Source passage »
I'll try to address the Specht case and summarize, and we can call
this an end to the discussion if that's what you want.

Bruce>  You can read a case on the nature of consent such as Specht v. Netscape,
Bruce> which might convince you that we don't necessarily get
sufficient consent on
Bruce> the licenses that we distribute for them to bind as contracts.

Specht v. Netscape 2001 (if we are talking about
http://www.nysd.uscourts.gov/courtweb/pdf/D02NYSC/01-07482.PDF )
relies on a theory of final (retail) sale under the California version
of the Uniform Commercial Code.  The opinion doesn't even contain the
word "copyright".

If you want to argue that the Specht case applies to a distro's or an
ISV's use of LGPL code, then you are saying that the (L)GPL isn't
enforceable at all in the US unless the copyright holder takes
technical measures to require all recipients to read the license. 
Even this probably isn't true, because what distro or ISV can
plausibly claim to be ignorant of the (L)GPL, as the Specht plaintiffs
claimed to be ignorant of the arbitration clause in Netscape's
license?

Here's a precis of those "volumes of contract cases" (two actually,
for which I gave the URLs, both addressing copyright licenses), plus
Specht:

        LGPL an "illusory" contract (a factual question, the criteria
for which are discussed in Fosson)
     or not enough consent to bind as contract (a factual question,
discussed in Specht)
 => no contract
 => copyright law applies, and in the absence of a positive defense
such as fair use, likely to succeed on merits.

Alternately,
         valid contract
    and violation of terms (a factual question, Sun)

(Records excerpted from a collection)
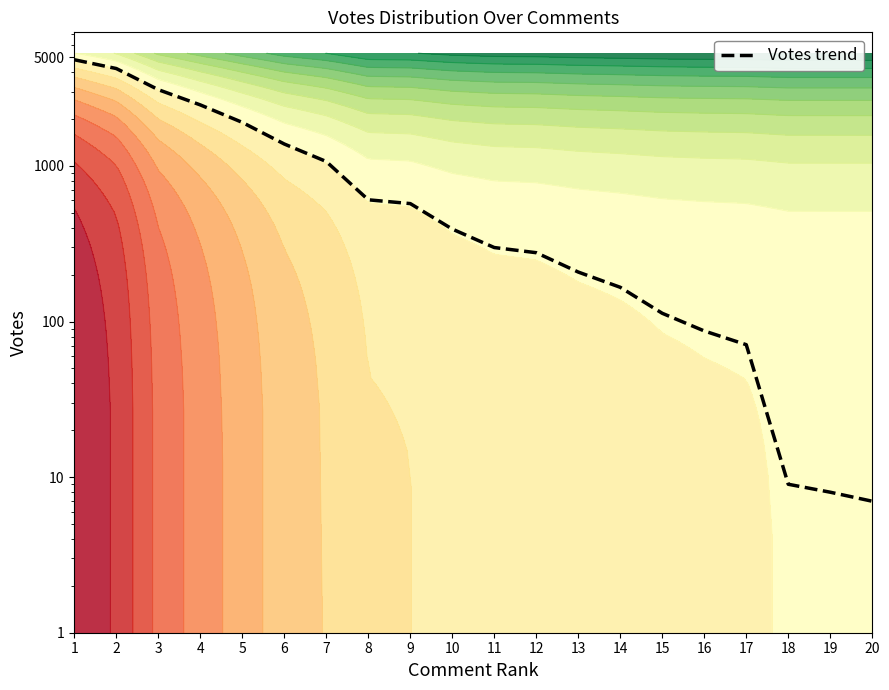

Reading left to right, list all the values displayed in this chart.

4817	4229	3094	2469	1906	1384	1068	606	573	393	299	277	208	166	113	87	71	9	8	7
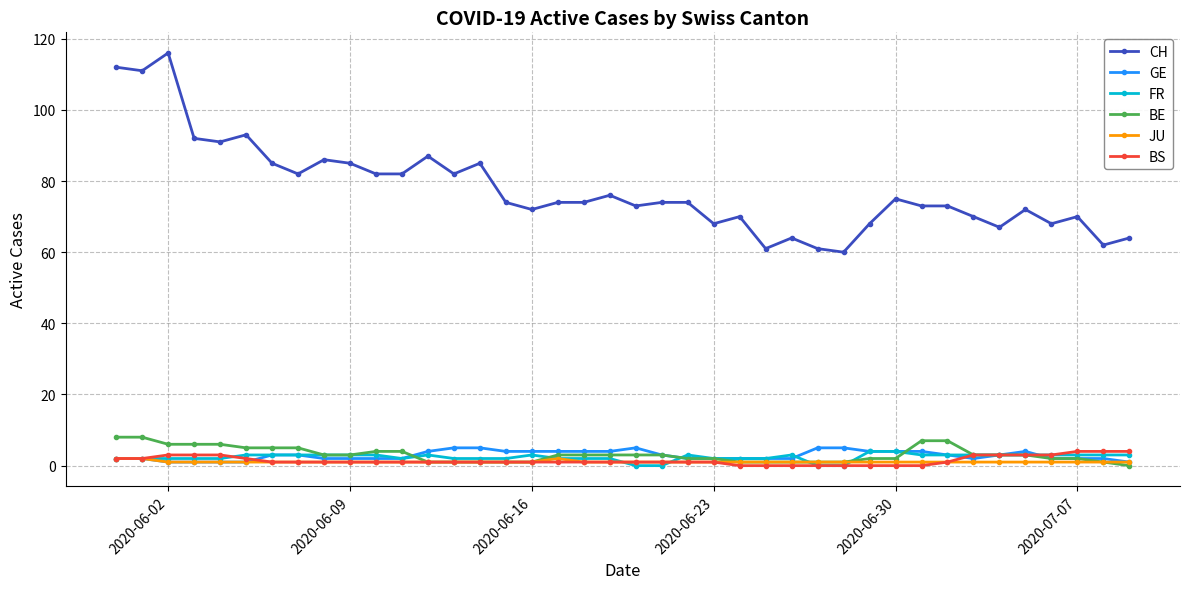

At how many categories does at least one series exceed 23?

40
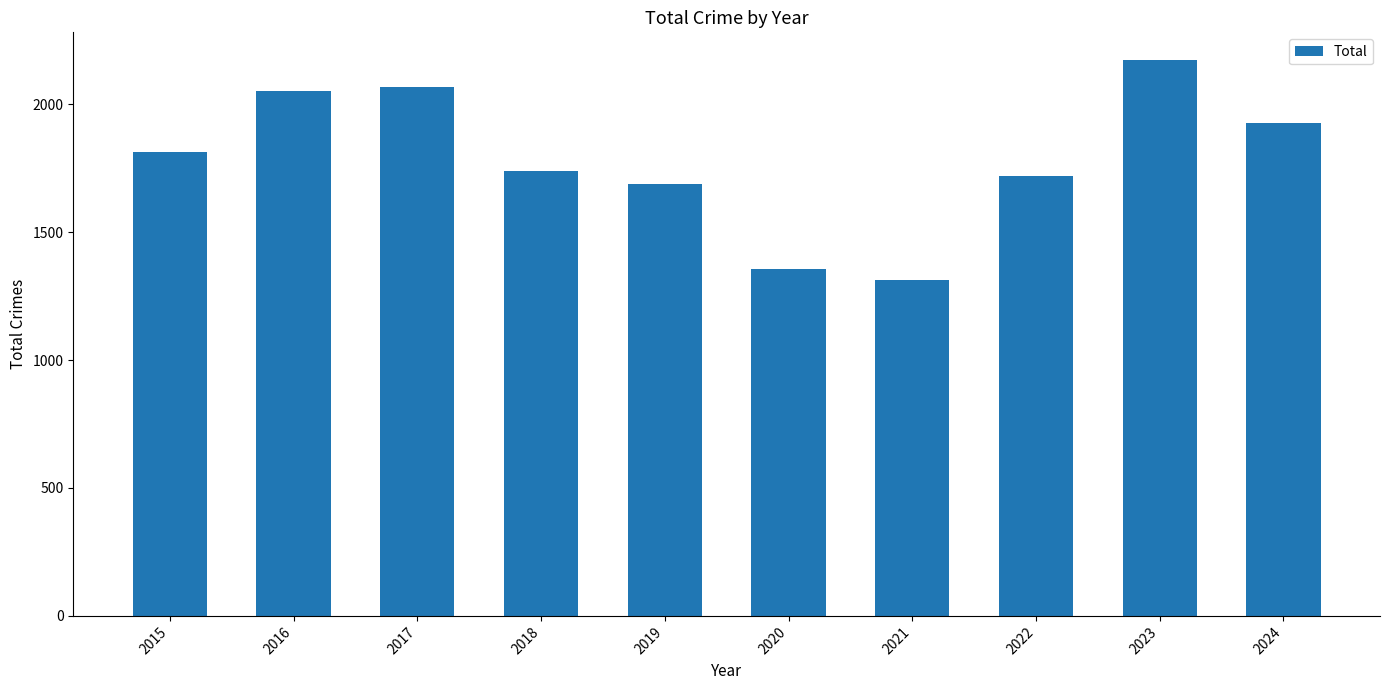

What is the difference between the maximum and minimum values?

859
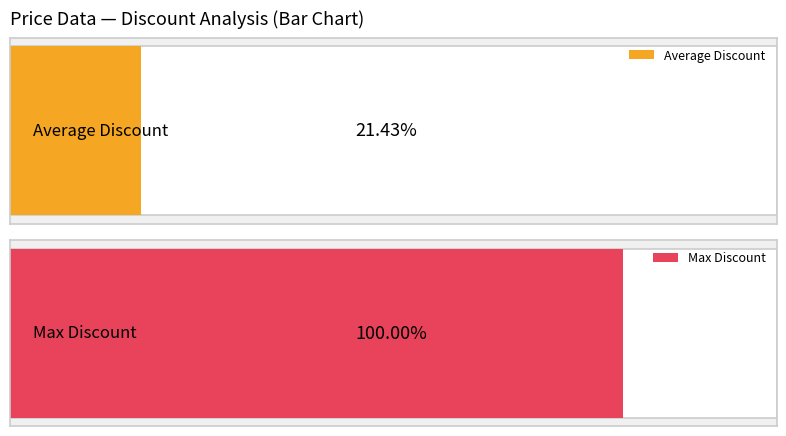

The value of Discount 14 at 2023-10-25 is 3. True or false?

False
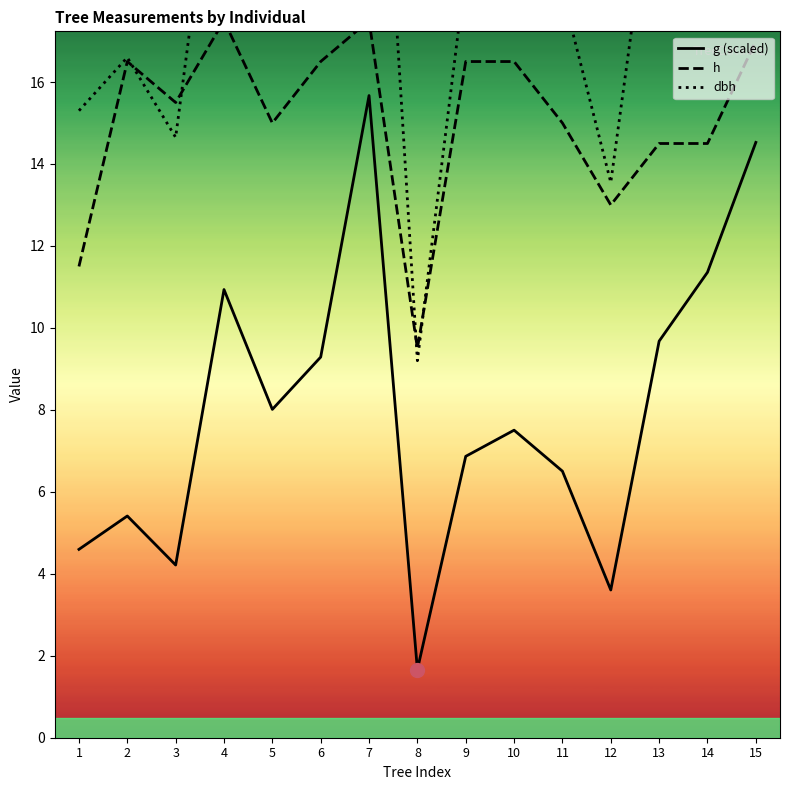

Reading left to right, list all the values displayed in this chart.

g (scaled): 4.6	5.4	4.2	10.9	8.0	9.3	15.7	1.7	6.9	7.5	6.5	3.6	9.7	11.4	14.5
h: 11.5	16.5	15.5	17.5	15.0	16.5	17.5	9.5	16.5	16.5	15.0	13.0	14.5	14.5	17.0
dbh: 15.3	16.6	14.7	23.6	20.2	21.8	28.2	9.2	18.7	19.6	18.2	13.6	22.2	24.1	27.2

What this exercise asks »
1. Name every court case that the licensing post cites.
2. Convert the listing lines starting at the line that contains "At how many" and ending at the last line of the listing into a JSON list of strings, one per line, with blank lines skipped. Leave the pictures out.
The listing has no connection to the licensing post.

Expected results »
1. Specht v. Netscape, Fosson, Sun

2.
[
  "At how many categories does at least one series exceed 23?",
  "40",
  "What is the difference between the maximum and minimum values?",
  "859",
  "The value of Discount 14 at 2023-10-25 is 3. True or false?",
  "False",
  "Reading left to right, list all the values displayed in this chart.",
  "g (scaled): 4.6\t5.4\t4.2\t10.9\t8.0\t9.3\t15.7\t1.7\t6.9\t7.5\t6.5\t3.6\t9.7\t11.4\t14.5",
  "h: 11.5\t16.5\t15.5\t17.5\t15.0\t16.5\t17.5\t9.5\t16.5\t16.5\t15.0\t13.0\t14.5\t14.5\t17.0",
  "dbh: 15.3\t16.6\t14.7\t23.6\t20.2\t21.8\t28.2\t9.2\t18.7\t19.6\t18.2\t13.6\t22.2\t24.1\t27.2"
]